* **EXCERPTED RECORDS**:
== == ==
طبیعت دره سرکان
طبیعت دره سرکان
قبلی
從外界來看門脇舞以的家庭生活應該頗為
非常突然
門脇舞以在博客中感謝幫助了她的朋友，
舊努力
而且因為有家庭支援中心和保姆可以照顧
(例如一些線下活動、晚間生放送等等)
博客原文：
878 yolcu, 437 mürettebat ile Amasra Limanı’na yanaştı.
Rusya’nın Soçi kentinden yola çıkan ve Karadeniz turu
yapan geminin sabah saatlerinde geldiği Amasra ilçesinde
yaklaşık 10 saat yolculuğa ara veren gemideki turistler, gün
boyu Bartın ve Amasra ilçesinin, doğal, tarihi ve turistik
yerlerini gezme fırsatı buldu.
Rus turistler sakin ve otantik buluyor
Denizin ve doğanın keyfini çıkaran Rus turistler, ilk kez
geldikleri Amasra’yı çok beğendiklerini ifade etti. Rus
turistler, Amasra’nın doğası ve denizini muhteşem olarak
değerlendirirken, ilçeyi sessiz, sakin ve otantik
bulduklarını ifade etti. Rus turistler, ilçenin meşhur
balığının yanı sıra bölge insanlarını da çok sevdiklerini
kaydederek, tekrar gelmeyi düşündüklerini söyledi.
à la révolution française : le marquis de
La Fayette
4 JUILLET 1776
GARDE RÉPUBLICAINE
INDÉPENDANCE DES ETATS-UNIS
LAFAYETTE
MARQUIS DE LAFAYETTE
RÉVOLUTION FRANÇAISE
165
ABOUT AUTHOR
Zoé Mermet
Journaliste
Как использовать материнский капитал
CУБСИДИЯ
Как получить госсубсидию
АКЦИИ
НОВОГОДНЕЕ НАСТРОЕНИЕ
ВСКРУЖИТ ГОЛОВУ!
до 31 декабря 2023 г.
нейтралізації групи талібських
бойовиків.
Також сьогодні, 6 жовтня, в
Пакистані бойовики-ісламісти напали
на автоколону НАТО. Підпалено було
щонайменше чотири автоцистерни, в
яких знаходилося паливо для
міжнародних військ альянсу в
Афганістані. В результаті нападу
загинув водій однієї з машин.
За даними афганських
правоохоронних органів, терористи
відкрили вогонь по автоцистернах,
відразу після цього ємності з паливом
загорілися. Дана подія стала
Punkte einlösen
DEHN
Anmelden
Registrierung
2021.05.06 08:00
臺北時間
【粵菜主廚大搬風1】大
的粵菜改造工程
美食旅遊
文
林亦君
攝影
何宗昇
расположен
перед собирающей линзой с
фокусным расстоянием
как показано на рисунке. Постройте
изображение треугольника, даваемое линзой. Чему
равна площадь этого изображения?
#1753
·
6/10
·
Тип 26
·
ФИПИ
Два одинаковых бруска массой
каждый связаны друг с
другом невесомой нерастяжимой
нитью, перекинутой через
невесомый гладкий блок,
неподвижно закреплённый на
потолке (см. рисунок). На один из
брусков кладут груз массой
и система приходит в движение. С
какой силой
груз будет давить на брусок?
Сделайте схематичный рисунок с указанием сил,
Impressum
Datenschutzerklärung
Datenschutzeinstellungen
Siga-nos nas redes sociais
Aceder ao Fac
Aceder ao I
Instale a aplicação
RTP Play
== == ==
* **EXERCISE INSTRUCTIONS**: Nothing but the lines from the first line of the listing above through the line holding "правоохоронних органів, терористи" should be reproduced, and each must match exactly.

* **TASK RESPONSE**:
طبیعت دره سرکان
طبیعت دره سرکان
قبلی
從外界來看門脇舞以的家庭生活應該頗為
非常突然
門脇舞以在博客中感謝幫助了她的朋友，
舊努力
而且因為有家庭支援中心和保姆可以照顧
(例如一些線下活動、晚間生放送等等)
博客原文：
878 yolcu, 437 mürettebat ile Amasra Limanı’na yanaştı.
Rusya’nın Soçi kentinden yola çıkan ve Karadeniz turu
yapan geminin sabah saatlerinde geldiği Amasra ilçesinde
yaklaşık 10 saat yolculuğa ara veren gemideki turistler, gün
boyu Bartın ve Amasra ilçesinin, doğal, tarihi ve turistik
yerlerini gezme fırsatı buldu.
Rus turistler sakin ve otantik buluyor
Denizin ve doğanın keyfini çıkaran Rus turistler, ilk kez
geldikleri Amasra’yı çok beğendiklerini ifade etti. Rus
turistler, Amasra’nın doğası ve denizini muhteşem olarak
değerlendirirken, ilçeyi sessiz, sakin ve otantik
bulduklarını ifade etti. Rus turistler, ilçenin meşhur
balığının yanı sıra bölge insanlarını da çok sevdiklerini
kaydederek, tekrar gelmeyi düşündüklerini söyledi.
à la révolution française : le marquis de
La Fayette
4 JUILLET 1776
GARDE RÉPUBLICAINE
INDÉPENDANCE DES ETATS-UNIS
LAFAYETTE
MARQUIS DE LAFAYETTE
RÉVOLUTION FRANÇAISE
165
ABOUT AUTHOR
Zoé Mermet
Journaliste
Как использовать материнский капитал
CУБСИДИЯ
Как получить госсубсидию
АКЦИИ
НОВОГОДНЕЕ НАСТРОЕНИЕ
ВСКРУЖИТ ГОЛОВУ!
до 31 декабря 2023 г.
нейтралізації групи талібських
бойовиків.
Також сьогодні, 6 жовтня, в
Пакистані бойовики-ісламісти напали
на автоколону НАТО. Підпалено було
щонайменше чотири автоцистерни, в
яких знаходилося паливо для
міжнародних військ альянсу в
Афганістані. В результаті нападу
загинув водій однієї з машин.
За даними афганських
правоохоронних органів, терористи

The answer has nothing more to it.